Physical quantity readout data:
══════
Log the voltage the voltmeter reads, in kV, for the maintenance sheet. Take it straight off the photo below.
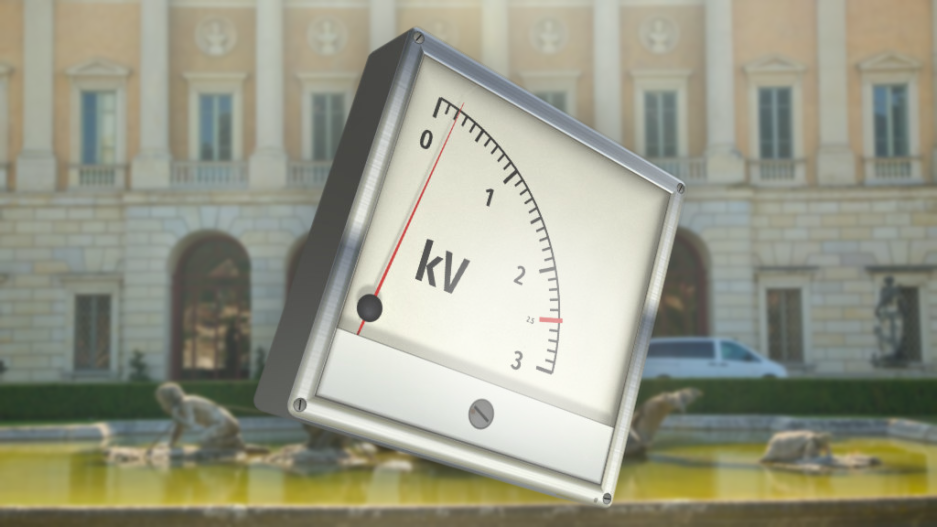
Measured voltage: 0.2 kV
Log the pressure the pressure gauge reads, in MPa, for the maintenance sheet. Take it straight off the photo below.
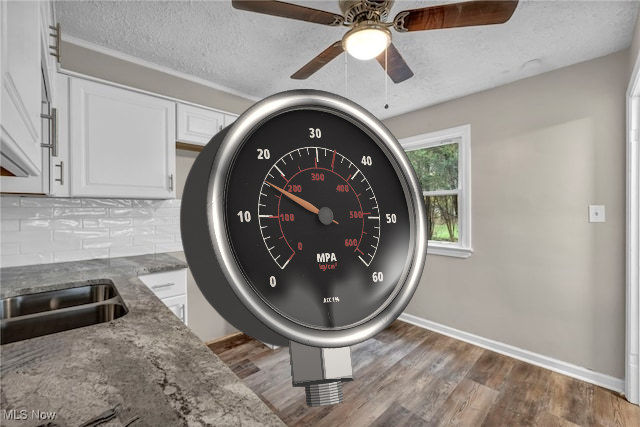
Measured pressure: 16 MPa
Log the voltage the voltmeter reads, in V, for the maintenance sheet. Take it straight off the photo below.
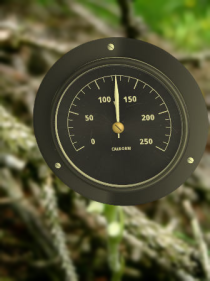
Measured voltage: 125 V
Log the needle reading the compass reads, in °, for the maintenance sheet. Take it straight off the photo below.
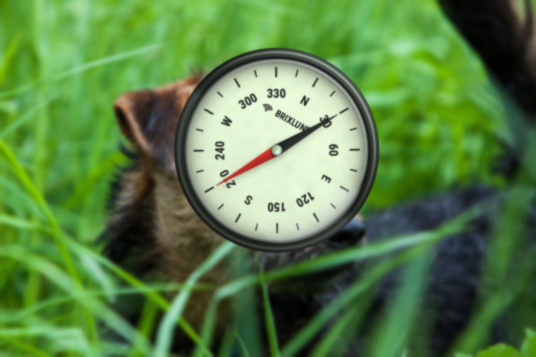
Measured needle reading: 210 °
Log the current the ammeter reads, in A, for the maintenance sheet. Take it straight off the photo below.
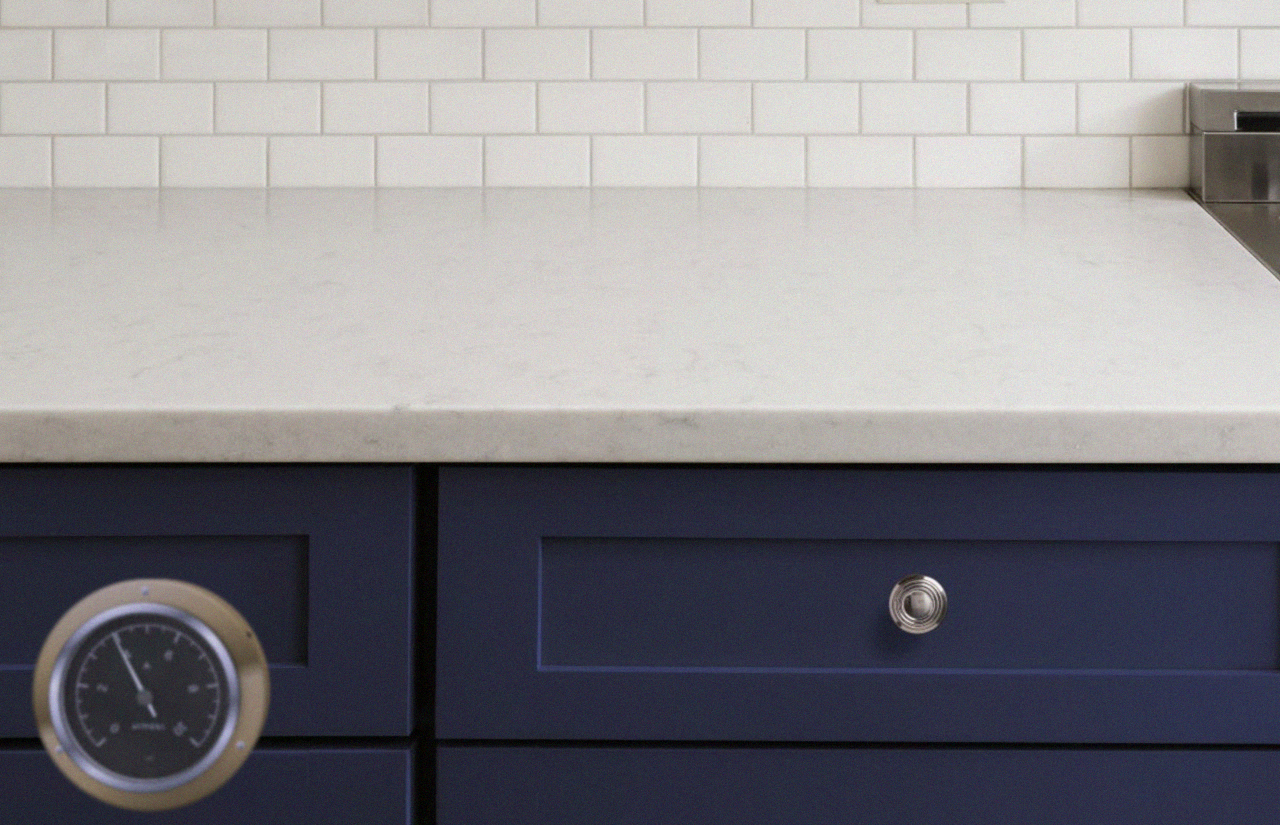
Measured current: 4 A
══════
EXERCISE DESCRIPTION: Report every line above that contains the word "pressure", copying each such line in full. Case counts.

RESPONSE TO THIS TASK:
Log the pressure the pressure gauge reads, in MPa, for the maintenance sheet. Take it straight off the photo below.
Measured pressure: 16 MPa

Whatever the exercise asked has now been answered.